+++ READING TEXT

On the other hand, Cruz et al. denied defaulting in their payments. They complained that Metrobank failed to keep an accurate record of their account. After hiring an accountant to audit their payment history,[7] Cruz et al. found out that they have overpaid the amount of PHP 3,540,529.55 as of September 21, 2004.[8] This computation did not tally with Metrobank's claim that it is entitled to collect the amount of PHP 8,344,188.55 as of September 30, 2004.[9] Thus, on May 4, 2005, Cruz et al. filed a Complaint for Accounting (Accounting case) against Metrobank with the Regional Trial Court of Marikina City (Marikina RTC).[10]

On January 6, 2009, or almost five years after petitioners' alleged nonpayment of their restructured loans, Metrobank filed a Petition for Extrajudicial Foreclosure of Real Estate Mortgage before the RTC of Pasig City (Pasig RTC).[11] Having emerged as the highest bidder during the foreclosure sale, Metrobank obtained a Certificate of Sale and registered it with the RD of Pasig City.[12] The RD cancelled petitioners' TCT No. PT-66603 and issued a new title, TCT No. 011-2012002076 under Metrobank's name.[13] Thereafter, Metrobank filed an Ex Parte Petition for Issuance of a Writ of Possession before the Pasig RTC.[14]

Aggrieved, Cruz et al. filed an action to annul the foreclosure sale. They insisted that there was no basis to foreclose the mortgage since Metrobank has not fully accounted their total payments. They also asserted that their claim of overpayment should first be resolved.[15]

Eventually, the Pasig RTC consolidated Cruz et al.' Complaint for Annulment of Foreclosure Sale and the Petition for Writ of Possession filed by Metrobank in Civil Case No. 72144 and LRC Case No. R-7234 (consolidated cases).[16]

Meanwhile, in the Accounting case, the Marikina RTC rendered a Decision dated September 21, 2012[17] ruling in favor of petitioners. It also ordered Metrobank to render a complete and detailed accounting of petitioners' payments from the years 1993 to 2004.[18] Metrobank then appealed the Accounting case to the CA.[19]

While the Accounting case was pending appeal, the Pasig RTC rendered a Decision[20] in the consolidated cases nullifying the foreclosure proceedings, as follows:
WHEREFORE, premises considered,  judgment is hereby rendered in Civil Case No. 72144 in favor of the plaintiffs CARMELITA CRUZ and VILMA LOW TAY and against the defendant Metropolitan Bank and Trust Company, declaring the extrajudicial proceedings conducted in EJF File No. 5560 of the Office of the Clerk of Court of the Regional Trial Court of Pasig City, NULL and VOID. Accordingly, defendant Metropolitan Bank and Trust Company is hereby ordered to pay the plaintiffs the following:
1. PHP 100,000.00 in Moral Damages;
2. PHP 50,000.00 in Exemplary Damages; and
3. PHP 50,000.00 in Attorney's Fees.
Concomittantly [sic], the Petition for the Issuance of a Writ of Possession docketed as LRC Case No. R-7234 is hereby denied. No costs.

++++++
+++ DATA EXTRACTS

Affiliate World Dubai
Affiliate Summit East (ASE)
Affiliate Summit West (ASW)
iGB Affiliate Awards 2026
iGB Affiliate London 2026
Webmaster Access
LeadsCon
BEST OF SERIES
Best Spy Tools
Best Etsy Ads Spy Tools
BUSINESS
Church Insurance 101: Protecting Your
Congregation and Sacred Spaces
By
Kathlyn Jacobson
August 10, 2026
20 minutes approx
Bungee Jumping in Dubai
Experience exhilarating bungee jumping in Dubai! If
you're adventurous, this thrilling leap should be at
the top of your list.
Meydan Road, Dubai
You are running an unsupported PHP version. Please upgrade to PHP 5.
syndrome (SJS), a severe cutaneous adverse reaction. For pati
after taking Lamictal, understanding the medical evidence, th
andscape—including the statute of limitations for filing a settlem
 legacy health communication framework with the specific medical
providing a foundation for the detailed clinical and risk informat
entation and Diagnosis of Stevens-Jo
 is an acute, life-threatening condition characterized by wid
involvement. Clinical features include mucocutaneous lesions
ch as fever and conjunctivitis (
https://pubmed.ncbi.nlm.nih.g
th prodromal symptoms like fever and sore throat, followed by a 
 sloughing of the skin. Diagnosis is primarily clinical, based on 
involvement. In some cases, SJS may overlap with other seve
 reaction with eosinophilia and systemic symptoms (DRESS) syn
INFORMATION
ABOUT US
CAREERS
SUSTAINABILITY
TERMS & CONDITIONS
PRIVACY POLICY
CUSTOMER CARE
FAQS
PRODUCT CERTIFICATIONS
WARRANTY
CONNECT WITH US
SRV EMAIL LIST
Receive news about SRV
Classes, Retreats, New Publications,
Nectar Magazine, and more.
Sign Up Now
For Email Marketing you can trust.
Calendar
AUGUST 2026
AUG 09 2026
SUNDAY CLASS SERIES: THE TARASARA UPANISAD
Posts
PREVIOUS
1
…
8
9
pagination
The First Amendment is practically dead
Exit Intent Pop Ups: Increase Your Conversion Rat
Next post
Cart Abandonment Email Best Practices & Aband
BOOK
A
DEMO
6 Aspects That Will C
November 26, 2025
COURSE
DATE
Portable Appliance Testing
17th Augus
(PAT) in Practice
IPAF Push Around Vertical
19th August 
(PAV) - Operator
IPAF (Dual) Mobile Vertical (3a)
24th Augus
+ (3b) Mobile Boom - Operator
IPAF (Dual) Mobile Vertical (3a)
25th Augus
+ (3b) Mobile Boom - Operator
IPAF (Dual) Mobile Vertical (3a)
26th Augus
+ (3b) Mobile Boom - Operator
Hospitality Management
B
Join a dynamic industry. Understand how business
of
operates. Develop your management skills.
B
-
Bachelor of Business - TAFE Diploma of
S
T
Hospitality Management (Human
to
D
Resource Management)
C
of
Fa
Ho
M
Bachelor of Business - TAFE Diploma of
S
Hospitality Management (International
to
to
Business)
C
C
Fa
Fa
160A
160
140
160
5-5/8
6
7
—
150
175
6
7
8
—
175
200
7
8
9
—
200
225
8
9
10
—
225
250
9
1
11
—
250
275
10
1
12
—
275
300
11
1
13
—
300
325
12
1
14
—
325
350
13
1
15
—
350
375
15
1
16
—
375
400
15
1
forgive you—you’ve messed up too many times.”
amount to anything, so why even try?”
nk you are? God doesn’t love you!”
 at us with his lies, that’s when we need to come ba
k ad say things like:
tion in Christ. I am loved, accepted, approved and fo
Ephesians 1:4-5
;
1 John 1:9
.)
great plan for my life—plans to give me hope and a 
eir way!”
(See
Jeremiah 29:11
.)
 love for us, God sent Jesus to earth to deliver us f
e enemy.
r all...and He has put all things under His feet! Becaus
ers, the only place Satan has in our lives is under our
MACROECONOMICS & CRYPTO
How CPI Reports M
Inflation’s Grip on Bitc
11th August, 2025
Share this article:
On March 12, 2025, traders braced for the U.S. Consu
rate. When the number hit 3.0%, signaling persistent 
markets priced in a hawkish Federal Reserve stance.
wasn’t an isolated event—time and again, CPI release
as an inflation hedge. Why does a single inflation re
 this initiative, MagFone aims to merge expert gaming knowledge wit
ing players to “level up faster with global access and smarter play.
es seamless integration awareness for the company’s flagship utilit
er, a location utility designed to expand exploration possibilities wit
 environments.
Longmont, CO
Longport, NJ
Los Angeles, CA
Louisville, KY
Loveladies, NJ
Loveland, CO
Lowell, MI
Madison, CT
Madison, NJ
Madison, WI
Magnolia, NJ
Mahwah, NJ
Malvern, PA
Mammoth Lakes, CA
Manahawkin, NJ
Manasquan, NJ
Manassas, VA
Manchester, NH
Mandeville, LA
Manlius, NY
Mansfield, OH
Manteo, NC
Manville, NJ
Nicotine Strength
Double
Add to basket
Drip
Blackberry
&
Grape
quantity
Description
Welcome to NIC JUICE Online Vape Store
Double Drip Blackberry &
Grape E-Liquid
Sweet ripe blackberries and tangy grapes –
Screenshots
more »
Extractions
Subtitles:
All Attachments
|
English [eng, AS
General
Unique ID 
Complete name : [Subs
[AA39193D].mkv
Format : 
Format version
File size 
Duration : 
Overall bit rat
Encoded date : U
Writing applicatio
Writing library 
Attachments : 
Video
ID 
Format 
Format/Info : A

++++++

WHAT NEEDS TO BE DONE:
Answer these questions using the Metrobank case text above.
(a) What amount did Cruz et al. find they had overpaid as of September 21, 2004?
(b) On what date did Metrobank file its Petition for Extrajudicial Foreclosure of Real Estate Mortgage?
(c) How much in moral damages did the Pasig RTC order Metrobank to pay?

ANSWER TO THE PROBLEM:
(a) PHP 3,540,529.55
(b) January 6, 2009
(c) PHP 100,000.00